Factors are R's way of representing categorical data. Model formulas (the y ~ x DSL) are how regressions are specified. Knowing how factors interact with formulas is the difference between competent and confused regression in R.

Factors — categorical with levels

x <- c("low", "high", "low", "medium", "high")
f <- factor(x, levels = c("low", "medium", "high"), ordered = TRUE)
levels(f)
table(f)

The order of levels matters: the first level is the reference category in regression. lm() with a factor predictor estimates one coefficient per non-reference level, capturing the difference from the reference.

Formula DSL

y ~ x — simple regression
y ~ x1 + x2 — multiple regression
y ~ x1 + x2 + x1:x2 — with interaction
y ~ x1 * x2 — main effects + interaction (shorthand for above)
y ~ . — all other variables in the data frame
y ~ x1 - 1 — no intercept
y ~ I(x^2) — use the literal expression (I() escapes formula special meaning)

Interactions in detail

# Interact a continuous and a categorical
lm(y ~ x * group, data = df)
# Equivalent to: y ~ x + group + x:group
# Reads as: 'effect of x is allowed to differ by group'

Contrasts — what the coefficients mean

By default, R uses 'treatment contrasts': the first factor level is the reference, and other coefficients give the difference from reference.
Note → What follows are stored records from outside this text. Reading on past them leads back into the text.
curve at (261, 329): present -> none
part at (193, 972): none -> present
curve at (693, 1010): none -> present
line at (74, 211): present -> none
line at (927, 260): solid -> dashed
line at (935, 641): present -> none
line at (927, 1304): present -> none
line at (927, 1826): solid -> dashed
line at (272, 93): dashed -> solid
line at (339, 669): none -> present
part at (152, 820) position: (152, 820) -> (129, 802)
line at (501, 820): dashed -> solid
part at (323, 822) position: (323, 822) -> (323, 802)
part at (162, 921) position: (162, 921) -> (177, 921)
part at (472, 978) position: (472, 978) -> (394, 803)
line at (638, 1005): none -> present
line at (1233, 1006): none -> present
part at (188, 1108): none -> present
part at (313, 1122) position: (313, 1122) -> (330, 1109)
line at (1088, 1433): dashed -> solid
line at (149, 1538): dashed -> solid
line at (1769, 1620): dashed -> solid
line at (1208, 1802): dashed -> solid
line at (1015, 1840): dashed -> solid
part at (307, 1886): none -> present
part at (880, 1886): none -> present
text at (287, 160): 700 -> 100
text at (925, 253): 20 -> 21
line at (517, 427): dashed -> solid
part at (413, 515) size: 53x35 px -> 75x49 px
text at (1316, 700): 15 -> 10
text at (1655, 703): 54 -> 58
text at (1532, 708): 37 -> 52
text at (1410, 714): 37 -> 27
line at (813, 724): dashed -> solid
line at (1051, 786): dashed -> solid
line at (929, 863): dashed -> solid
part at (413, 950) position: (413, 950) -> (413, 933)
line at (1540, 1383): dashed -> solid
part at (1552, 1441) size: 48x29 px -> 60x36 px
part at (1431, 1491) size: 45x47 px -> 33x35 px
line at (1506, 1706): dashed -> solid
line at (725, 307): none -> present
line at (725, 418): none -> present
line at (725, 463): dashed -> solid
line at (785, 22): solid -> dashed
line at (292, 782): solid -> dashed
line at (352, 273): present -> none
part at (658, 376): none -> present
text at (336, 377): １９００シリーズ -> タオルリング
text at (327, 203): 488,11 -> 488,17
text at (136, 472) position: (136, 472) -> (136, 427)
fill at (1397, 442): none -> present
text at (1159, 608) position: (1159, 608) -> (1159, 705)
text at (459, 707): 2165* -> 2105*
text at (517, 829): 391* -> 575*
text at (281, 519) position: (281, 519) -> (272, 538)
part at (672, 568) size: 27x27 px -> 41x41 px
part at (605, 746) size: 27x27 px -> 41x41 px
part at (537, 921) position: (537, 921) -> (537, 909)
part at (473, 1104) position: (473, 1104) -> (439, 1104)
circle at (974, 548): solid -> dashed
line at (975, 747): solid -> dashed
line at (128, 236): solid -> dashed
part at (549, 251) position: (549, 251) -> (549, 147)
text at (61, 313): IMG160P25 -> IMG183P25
You can change to 'sum-to-zero' contrasts, polynomial contrasts (for ordered factors), etc., via the contrasts() function.

Margins — making coefficients human-readable

library(margins)
model <- lm(y ~ x * group, data = df)
margins(model)            # average marginal effects
margins(model, at = list(x = c(0, 1, 2)))

Factor levels in unexpected order

If you read 'low', 'medium', 'high' as character data, factor() defaults to alphabetical levels: high, low, medium. Always specify levels = ... explicitly when order matters.

Exercise

Convert c('low', 'high', 'medium') to a factor with levels ordered low, medium, high.